(Dataset entries)
■ ■ ■ ■

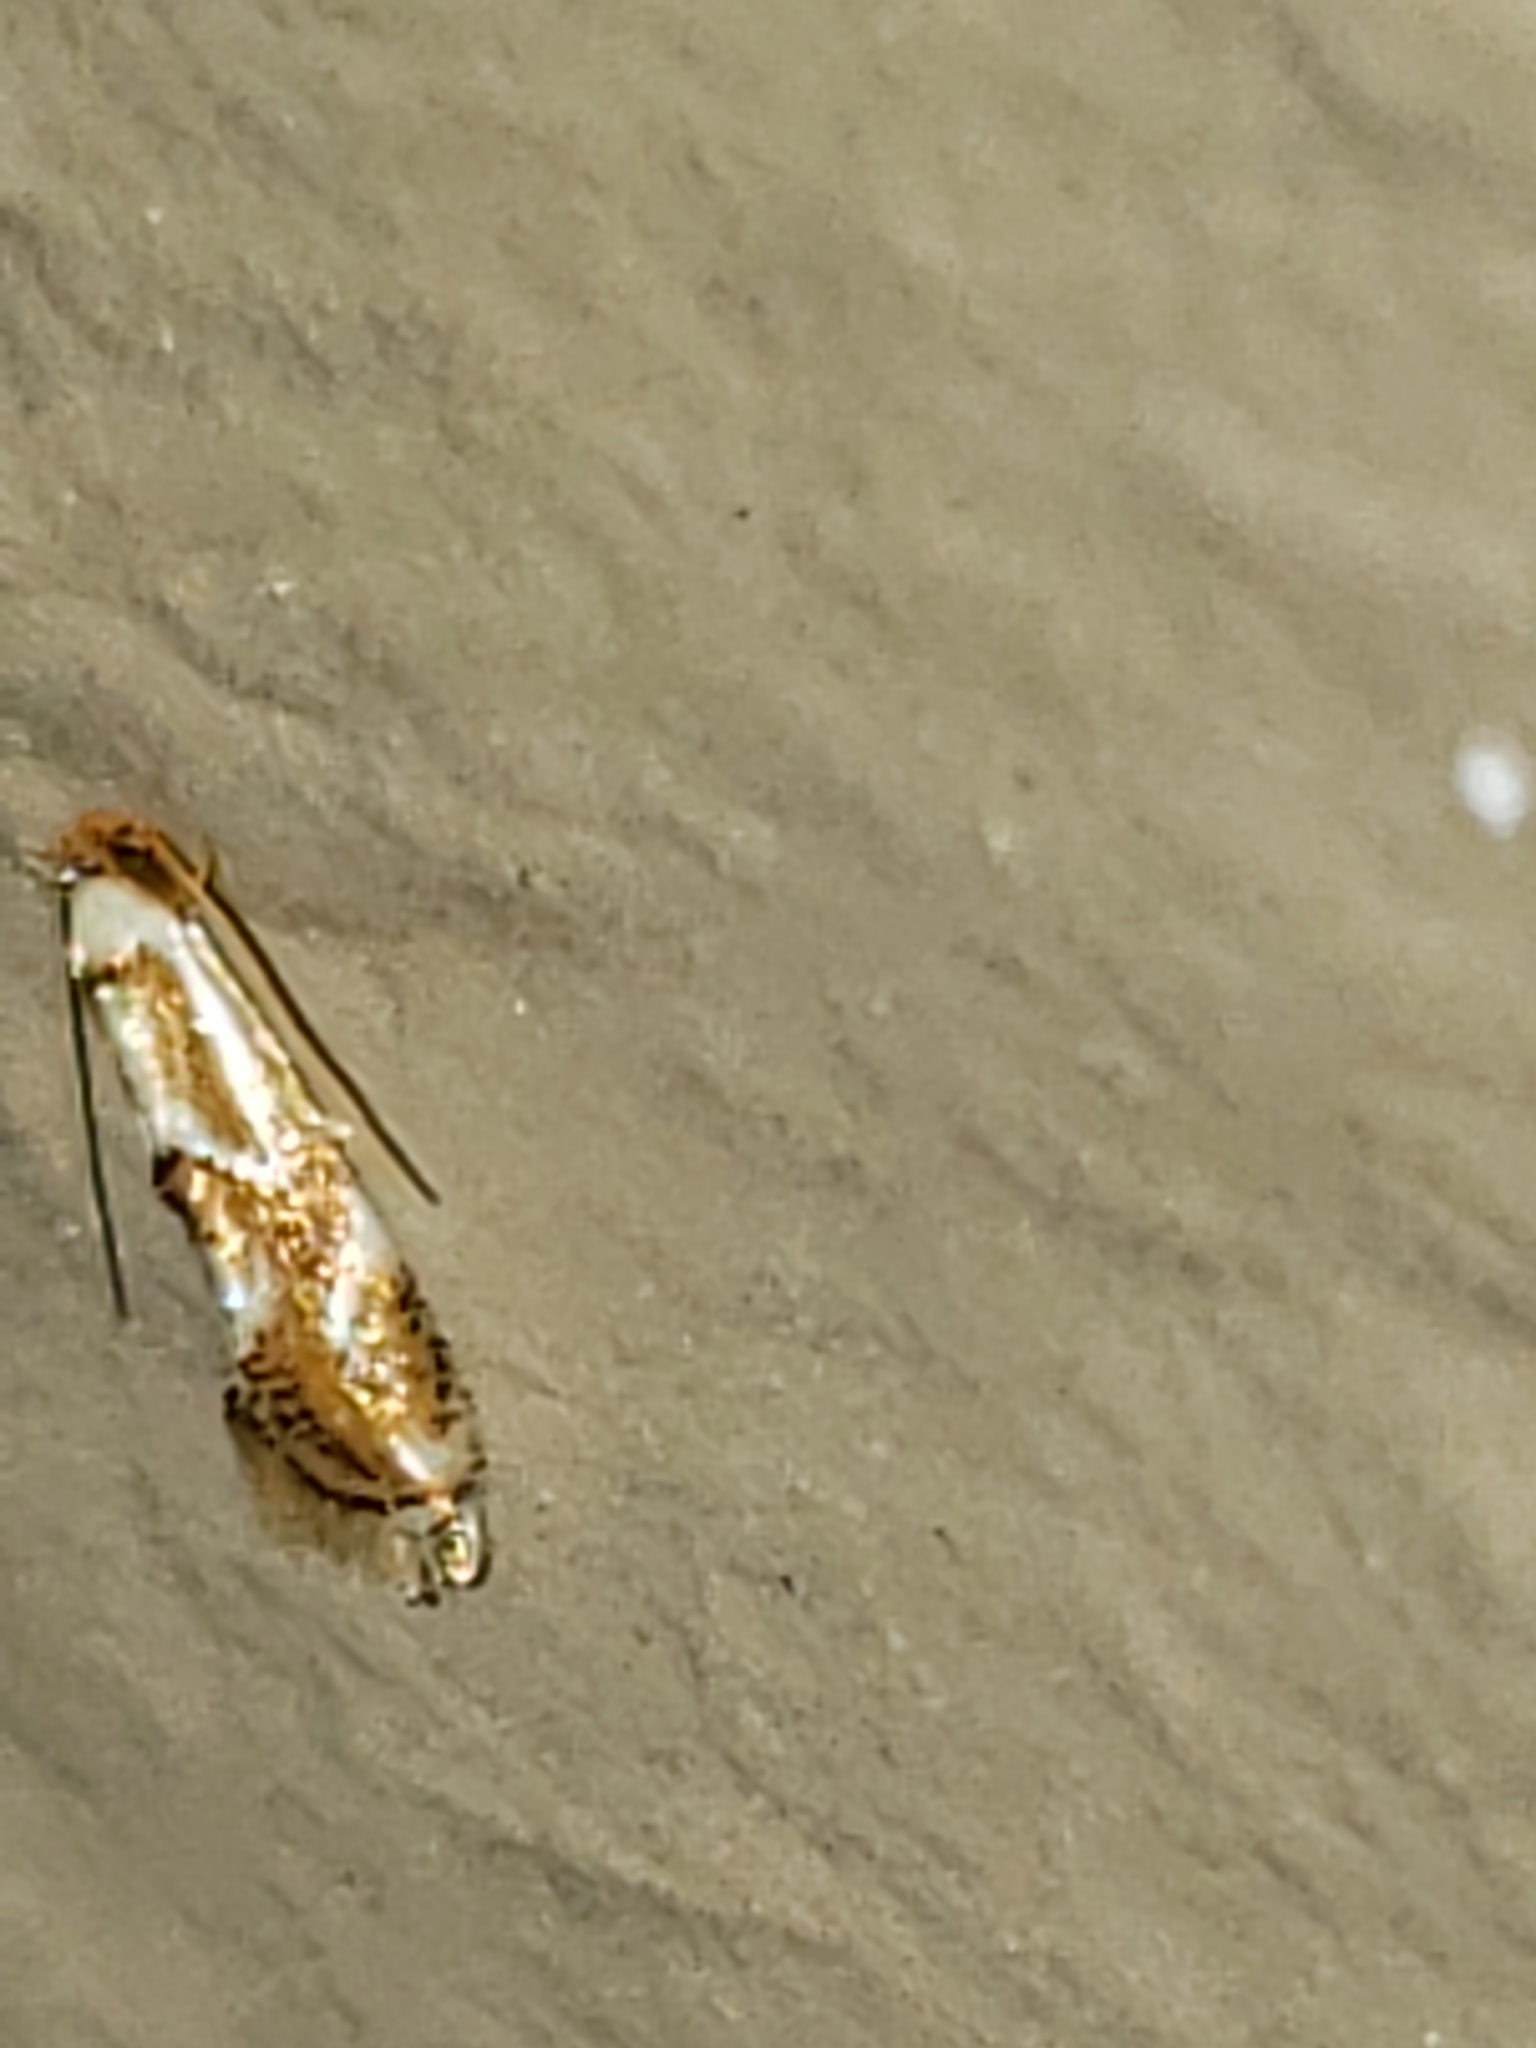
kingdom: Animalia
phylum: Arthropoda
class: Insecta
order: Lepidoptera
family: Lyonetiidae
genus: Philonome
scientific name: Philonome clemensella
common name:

■ ■ ■ ■

• _Stated task_: Rewrite the listing without the pictures, changing "scientific name" to "binomial name" and leaving everything else unchanged.

• _Answer to this problem_:
kingdom: Animalia
phylum: Arthropoda
class: Insecta
order: Lepidoptera
family: Lyonetiidae
genus: Philonome
binomial name: Philonome clemensella
common name:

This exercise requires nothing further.